A woman reacts at an informal memorial next to the former 'PMC Wagner Centre' in St. Petersburg, Russia, Thursday. Russian mercenary leader Yevgeny Prigozhin, the founder of the Wagner Group, reportedly died when a private jet he was said to be on crashed on Wednesday, killing all 10 people on board.
A woman reacts at an informal memorial next to the former 'PMC Wagner Centre' in St. Petersburg, Russia, Thursday. Russian mercenary leader Yevgeny Prigozhin, the founder of the Wagner Group, reportedly died when a private jet he was said to be on crashed on Wednesday, killing all 10 people on board. (Photo: Dmitri Lovetsky, Associated Press)

"The downing of the plane was certainly no mere coincidence," Janis Sarts, director of NATO's Strategic Communications Center of Excellence, told Latvian television.

Even if confirmed, Prigozhin's death is unlikely to have an effect on Russia's war in Ukraine.

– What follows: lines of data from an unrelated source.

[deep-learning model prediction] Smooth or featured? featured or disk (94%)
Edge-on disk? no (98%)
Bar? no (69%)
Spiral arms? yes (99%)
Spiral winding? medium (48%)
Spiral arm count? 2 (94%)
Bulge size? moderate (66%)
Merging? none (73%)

His forces fought some of the bloodiest battles over the last 18 months, but pulled back from the front line after capturing the eastern city of Bakhmut in late May.

The Institute for the Study of War argued that Russian authorities likely moved against Prigozhin and his top associates as "the final step to eliminate Wagner as an independent organization."

Abbas Gallyamov, a former speechwriter for President Putin turned political consultant, said Putin had to step in because, by carrying out the mutiny and remaining free, Prigozhin "shoved Putin's face into the dirt front of the whole world."

Failing to punish Prigozhin would have offered an "open invitation for all potential rebels and troublemakers," so Putin had to act, Gallyamov said.

Flight-tracking data reviewed by the Associated Press showed that a private jet previously used by Prigozhin took off from Moscow on Wednesday evening, and its transponder signal disappeared minutes later.

Videos shared by the pro-Wagner Telegram channel Grey Zone showed a plane dropping like a stone from a large cloud of smoke, twisting wildly as it fell, one of its wings apparently missing. A free fall like that typically occurs when an aircraft sustains severe damage, and a frame-by-frame AP analysis of two videos was consistent with some sort of explosion mid-flight.